Headlines are generally depressing these days.
Covid-19 is dominating them; infections and deaths continuing to rise in Europe, US, South America and Africa; researchers hard at work for a vaccine that is months away yet is wanted like yesterday and the disease’s debilitating impact on economies and livelihoods.
We are being warned too that even if the vaccine is found today, economies and livelihoods will not recover as soon as we all want them to. Slot in the worldwide grief and anger that has followed the May 25 murder of an African-American George Floyd by a US policeman and you get really bad news all around.
Indeed, we are celebrating as some people recover from Covid-19 but experts warn that if we don’t continue social distancing, washing our hands thoroughly, disinfecting our homes and workplaces and wearing face masks or if we get too complacent too early, infections might keep rising. Life is never enjoyable when it is lived on the edge.
To break that gloomy trend, we had a really uplifting story yesterday of a Figtree man who had to quickly get over the loss of his wife and mother of his children to be able to singlehandedly care for their newborn.
Mr Phumuza Gumede (63) lost his wife, MaNkiwane on July 28 last year soon after she had delivered a baby boy, Luvuyo. Yes, we belatedly mourn her death, but we have to say the way her husband has cared for their youngest child uplifted our spirits. The public’s response in supporting Mr Gumede for looking after their son has made us happier.
He has broken the stereotypes that men cannot raise their children alone; that widowers cannot take care of their children, especially infants; that men remarry as soon as their wives pass on.
That he moves around Figtree with his tot in a wheelbarrow as he does his small jobs after the boy was dumped by his maternal aunt makes the story much more amazing.
“I have finally mastered the art of changing cotton nappies and I am proud to say I have nursed my baby by myself due to circumstances beyond my control,” Mr Gumede told us on Thursday.
“We had registered my wife’s pregnancy at Cyrene Clinic which is about 10km from our house but she never made it there. My wife died just after delivering and some elderly women who had come to help her deliver said she bled a lot. . . . MaNkiwane left a huge scar in my life and after all the challenges that we had been through, I have vowed that I would take care of my four sons. The youngest, Luvuyo, is somewhat special as he has made me experience fatherhood like never before.”
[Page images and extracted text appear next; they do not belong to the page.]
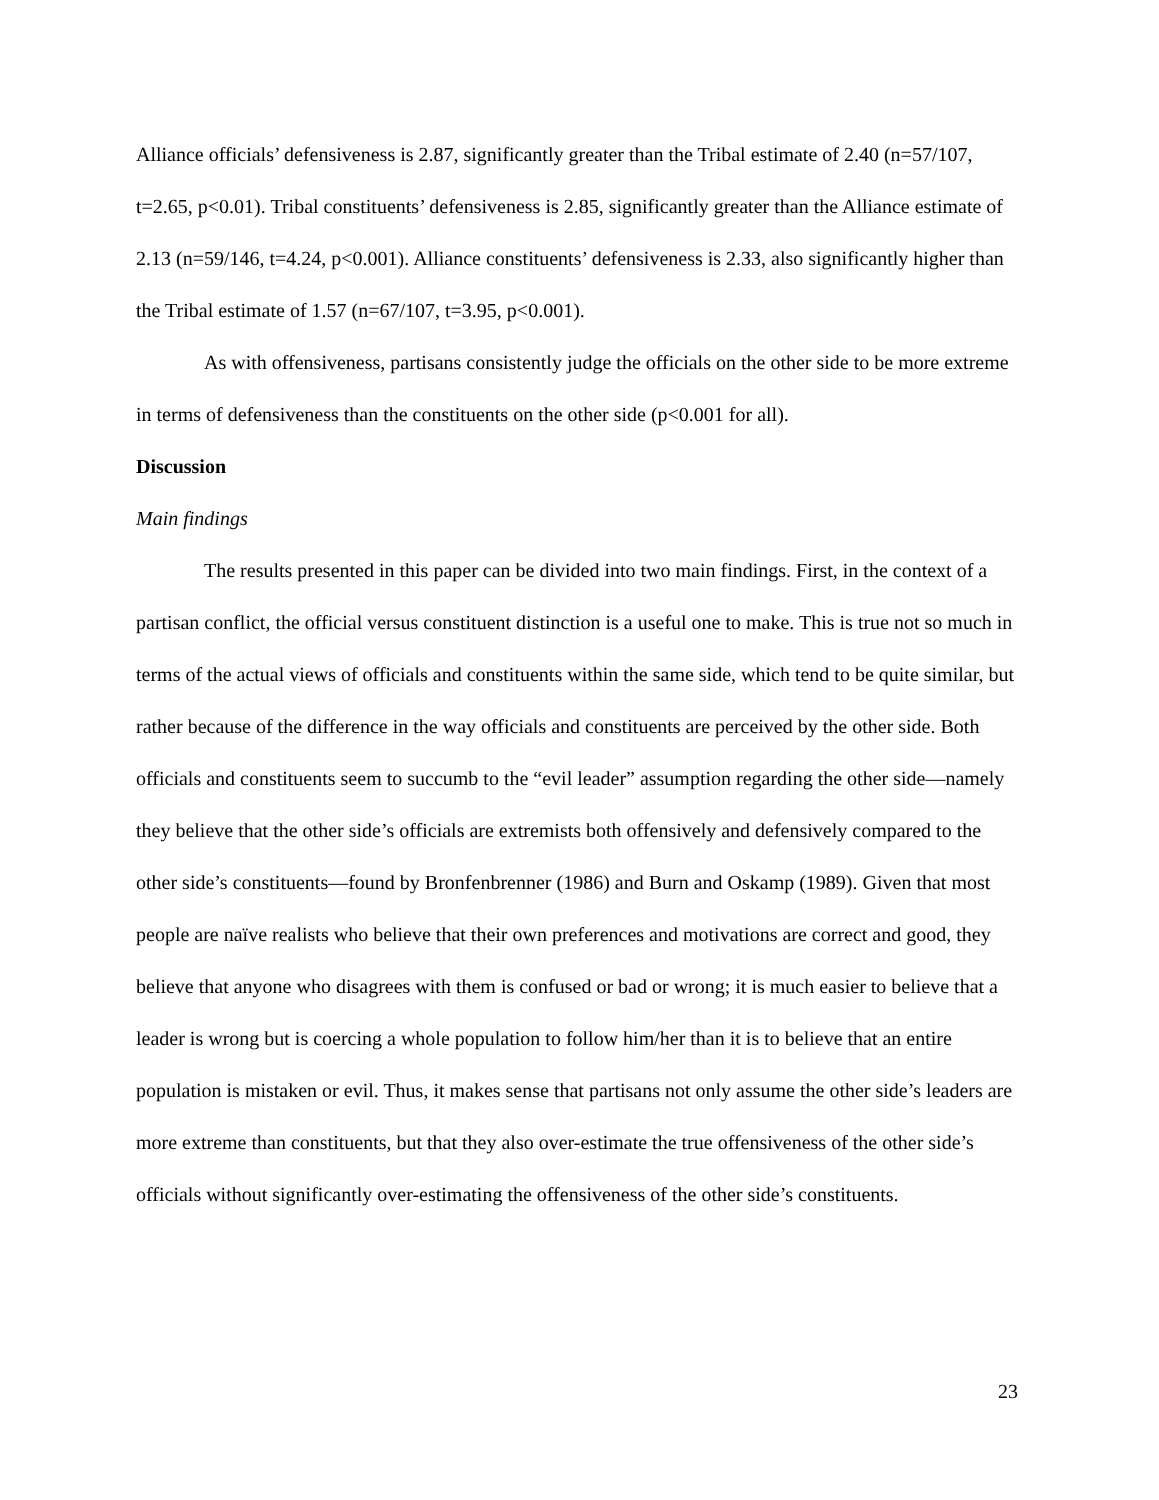Alliance officials’ defensiveness is 2.87, significantly greater than the Tribal estimate of 2.40 (n=57/107, t=2.65, p<0.01). Tribal constituents’ defensiveness is 2.85, significantly greater than the Alliance estimate of 2.13 (n=59/146, t=4.24, p<0.001). Alliance constituents’ defensiveness is 2.33, also significantly higher than the Tribal estimate of 1.57 (n=67/107, t=3.95, p<0.001).
As with offensiveness, partisans consistently judge the officials on the other side to be more extreme in terms of defensiveness than the constituents on the other side (p<0.001 for all).
Discussion
Main findings
The results presented in this paper can be divided into two main findings. First, in the context of a partisan conflict, the official versus constituent distinction is a useful one to make. This is true not so much in terms of the actual views of officials and constituents within the same side, which tend to be quite similar, but rather because of the difference in the way officials and constituents are perceived by the other side. Both officials and constituents seem to succumb to the “evil leader” assumption regarding the other side—namely they believe that the other side’s officials are extremists both offensively and defensively compared to the other side’s constituents—found by Bronfenbrenner (1986) and Burn and Oskamp (1989). Given that most people are naïve realists who believe that their own preferences and motivations are correct and good, they believe that anyone who disagrees with them is confused or bad or wrong; it is much easier to believe that a leader is wrong but is coercing a whole population to follow him/her than it is to believe that an entire population is mistaken or evil. Thus, it makes sense that partisans not only assume the other side’s leaders are more extreme than constituents, but that they also over-estimate the true offensiveness of the other side’s officials without significantly over-estimating the offensiveness of the other side’s constituents.
23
We salute Mr Gumede for his heroic parenting role, for breaking the stereotypes, for showing so much love, so much fatherly, rather motherly love for his young son. We also salute him for showing so much love for his wife, though late, by taking good care of their baby under very difficult circumstances. May God richly bless him for that.
The public, responding after a photo of Mr Gumede pushing Luvuyo in the wheelbarrow which was circulated on social media over the past few days, must be commended for what they have done and what they will do in future as promised.
By Thursday evening, Mr Gumede had received about $47 000 on EcoCash from well-wishers to support him in caring for his son with others buying groceries for the family.
A donor will sponsor Luvuyo’s education from primary school to university through an organisation run by Zimbabwean women living abroad. The organisation is also going to help Mr Gumede build a house for himself and his sons.
The public is urged to continue donating to Mr Gumede and those who have pledged, fulfill their pledges especially building the house for the family and education for Luvuyo. A house will enable Mr Gumede and his four sons to live together as one family. An education will give Luvuyo a future.
In addition to the house and other donations in cash, food and clothes, Mr Gumede deserves a stable job, not the small ones he is doing here and there at Figtree. We are optimistic that having responded the way they have done so far, someone will soon come along with a job offer for him. That will give him and his sons greater financial stability and peace.
However, Mr Gumede must be careful as the sudden, positive change in his fortunes might attract all sorts of pressures that could destroy the good name he has built for himself. Some who have had no time for him as he took care of his sons alone might suddenly realise that he exists.
Mr Gumede does not have a house. We think he has not had $47 000 in the bank. He will soon have a house and he has $47 000 in the bank. We advise that he keeps his feet on the ground and his family intact.
This story of unconditional love and courage on Mr Gumede’s part and compassion on the public’s part is what we need to be able to forget, even for a short period, about the challenges that Covid-19 has wrought on all of us.